Sincere condolences go out to the victim’s family.
This Bloomberg Businessweek entry is remarkable.
Particularly the way pedestrian is portrayed as acting of their own free will and not as collateral damage in the war on humans.
The car, the company, and the other human who was supposed to be supervising the “autonomous” vehicle are portrayed as passive participants and the pedestrian as an attention seeker.
Not so much a tragedy as business as usual.
Have Uber’s PR team framed this to shift blame onto irrational human beings and safely away from social engineering banks seeking to render all pedestrians obsolete?
I can picture it now:
“Who do they think they are? Those Pesky humans coming over here, barging their way into my profit centre!
Soon you won’t be able to go out on the streets unless you are shielded by your own semi-autonomous vehicle.
Last year I met Manuel Beltran at a Tactical Tech event in London where he presented his organization – the Institute of Human Obsolescence.
He started off by saying that we are all working for Facebook for free and we ought to invoice them for all the data we give them.
But before explaining to us why he was right to suggest that we form a union of data workers, he showed us an example of another species that had gone from being utterly ubiquitous to practically obsolete – the horse.
The once beloved horse became obsolete due to the invention of the motorcar. Manuel argued that we humans are becoming obsolete as we give our labour (which Facebook consider a business input) away for free.
I am quite sure Manuel is a communist and his research projects are inspired by his perspective on social justice.
I also appreciate the debate around communism has died down since the late eighties.
But Central Europe and beyond seem to be falling out of love with globalized open borders in favour of border centric nationalist strongman politicians.
Capitalism, democracy and tech have certainly had better moments.
Either way, there is plenty of evidence that automation feeds populism and technocracy ultimately renders humans obsolete or marginal.

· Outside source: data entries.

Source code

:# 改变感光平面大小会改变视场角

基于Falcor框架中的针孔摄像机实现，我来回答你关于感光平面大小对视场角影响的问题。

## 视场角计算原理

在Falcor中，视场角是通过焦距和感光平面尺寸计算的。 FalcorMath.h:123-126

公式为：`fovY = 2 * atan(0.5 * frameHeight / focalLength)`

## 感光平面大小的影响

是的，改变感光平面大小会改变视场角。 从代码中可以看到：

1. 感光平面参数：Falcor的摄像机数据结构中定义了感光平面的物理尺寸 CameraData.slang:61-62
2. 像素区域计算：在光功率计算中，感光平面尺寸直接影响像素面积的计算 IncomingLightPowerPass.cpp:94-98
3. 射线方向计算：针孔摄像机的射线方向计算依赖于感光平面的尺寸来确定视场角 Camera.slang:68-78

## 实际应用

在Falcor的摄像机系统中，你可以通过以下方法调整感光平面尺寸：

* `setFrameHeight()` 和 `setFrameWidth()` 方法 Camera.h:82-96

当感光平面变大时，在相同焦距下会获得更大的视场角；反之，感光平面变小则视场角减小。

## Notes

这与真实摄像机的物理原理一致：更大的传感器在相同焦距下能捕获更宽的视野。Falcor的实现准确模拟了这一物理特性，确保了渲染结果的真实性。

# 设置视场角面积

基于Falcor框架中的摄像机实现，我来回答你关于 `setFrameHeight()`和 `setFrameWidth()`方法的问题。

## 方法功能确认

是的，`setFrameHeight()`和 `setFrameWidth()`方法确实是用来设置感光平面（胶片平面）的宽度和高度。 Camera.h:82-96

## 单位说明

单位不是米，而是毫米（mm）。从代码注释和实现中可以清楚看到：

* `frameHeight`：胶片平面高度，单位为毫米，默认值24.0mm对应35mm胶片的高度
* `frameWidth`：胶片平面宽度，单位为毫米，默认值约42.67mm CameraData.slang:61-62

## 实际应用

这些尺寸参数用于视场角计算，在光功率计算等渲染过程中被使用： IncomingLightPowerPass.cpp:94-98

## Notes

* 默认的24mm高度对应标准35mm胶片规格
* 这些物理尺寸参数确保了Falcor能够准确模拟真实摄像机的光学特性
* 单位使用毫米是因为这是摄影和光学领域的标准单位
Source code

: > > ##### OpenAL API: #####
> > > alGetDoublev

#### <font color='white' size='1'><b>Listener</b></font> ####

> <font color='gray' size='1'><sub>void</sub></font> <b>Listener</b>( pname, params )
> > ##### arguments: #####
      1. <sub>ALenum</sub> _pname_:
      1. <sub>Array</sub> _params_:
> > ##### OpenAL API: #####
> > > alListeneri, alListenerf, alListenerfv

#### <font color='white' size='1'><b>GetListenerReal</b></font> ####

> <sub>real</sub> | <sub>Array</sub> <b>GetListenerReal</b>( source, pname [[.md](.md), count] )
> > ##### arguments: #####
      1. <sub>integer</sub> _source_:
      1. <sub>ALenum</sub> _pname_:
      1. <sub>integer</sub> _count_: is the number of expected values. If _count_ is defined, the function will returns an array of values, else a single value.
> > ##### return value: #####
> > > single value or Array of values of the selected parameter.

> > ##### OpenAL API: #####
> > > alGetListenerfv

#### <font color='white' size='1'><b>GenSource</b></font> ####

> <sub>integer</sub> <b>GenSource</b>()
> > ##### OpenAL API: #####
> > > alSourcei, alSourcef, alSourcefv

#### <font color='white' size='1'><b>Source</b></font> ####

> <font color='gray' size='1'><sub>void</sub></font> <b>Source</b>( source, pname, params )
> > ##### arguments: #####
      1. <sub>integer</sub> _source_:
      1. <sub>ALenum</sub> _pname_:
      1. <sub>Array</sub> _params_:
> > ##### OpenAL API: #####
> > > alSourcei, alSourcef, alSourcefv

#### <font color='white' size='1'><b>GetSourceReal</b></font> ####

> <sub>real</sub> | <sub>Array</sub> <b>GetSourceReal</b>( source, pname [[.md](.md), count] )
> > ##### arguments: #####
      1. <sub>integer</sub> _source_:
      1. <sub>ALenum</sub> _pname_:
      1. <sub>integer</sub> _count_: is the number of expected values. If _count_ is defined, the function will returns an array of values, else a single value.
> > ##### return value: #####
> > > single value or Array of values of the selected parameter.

And this incident is like the assassination of Archduke Ferdinand.
Something had been brewing for a while. We all knew there was tension. But this news report says it all.
You don’t have to be a raging communist to see a problem here.
The deceased is being blamed for causing the disruption.
And the moronic programmed ‘autonomous’ vehicle was just following orders.
What would Milgram and Zimbardo have said about the poor ‘autonomous’ car?
Where does the onus lie in cases where authority figures issue instructions to their (amoral) subordinates?
The Derek Bentley case was turned into a film, “Let him have it” in which a young man was hanged for ordering another man to shoot. The legal case turned on one of them being of reduced capacity and therefore somewhat easily led or not to be taken particularly seriously.
Should the car and it’s programmer be quarantined or put down like a dangerous dog?
When and where will this get to court?
Will the victim’s family be offered a settlement or will a precedent be set?
If the case doesn’t get to court then will there be a surge in people shoving problem partners and elderly, unemployed and disabled relatives into oncoming traffic?
And what about that Mel Gibson film, Who Killed the Electric Car?
That’s been flipped on its head.
Forget Snakes on a Plane, now we’re talking Driving Droids – On the Sidewalk.
It appears autonomous military drones are the future of warfare.
So will predictive policing and anti drug and terror legislation lead to an uptick in domestic drone strikes?
I can see it now in trigger happy USA – gunned down by a heat seeking missile for eating dinner in a poor neighborhood.
Elsewhere in the magazine there are calls for for a digital EPA (environmental protection agency) to help deal with digital oil spills.
The help we may really need may well be on our pavements, our job centres, Health Clinics, Hospitals, schools and any other hubs for potential mind control.
Of course in the U.K. we don’t discuss creating new regulators because we know that the ones we already have have have no teeth.
Just this week four pro EU British politicians poo-pooed the idea of Rupert Murdoch’s News International taking over Sky News because there would be no way of ensuring that it sticks to its promise of continuing to fund Sky News for the next ten years.
One of the MPs, Ken Clark, is the former Home Secretary and Justice Minister – he knows how the law works.
The fact that he doesnt suggest a clause be inserted that would revoke the merger and fine news international millions of pounds if Murdoch reneges on his promise tells you all you need to know.
Clarke has made a career out of lobbying for all corporations to get away with anything.
He is not suddenly going to suggest U.K. authorities are going to do everything they can to clamp down on criminal behaviour.
Have we reached peak technocracy?
Now that we’ve let deregulation upset our taxi drivers, small hotels, newspapers, and our democracy, where will the next scandal emerge from and how easily will it be written off?
An American in Paris once told me that one day they tell they’ve been poisoning your drinking water and there’s nothing anyone can do about it.
One day they kill you and your family members in broad daylight and having perfected the art of blaming the victim they tell their investors the occasional compensation payment is the cost of doing business – there are bound to be a few rotten apples in every barrel.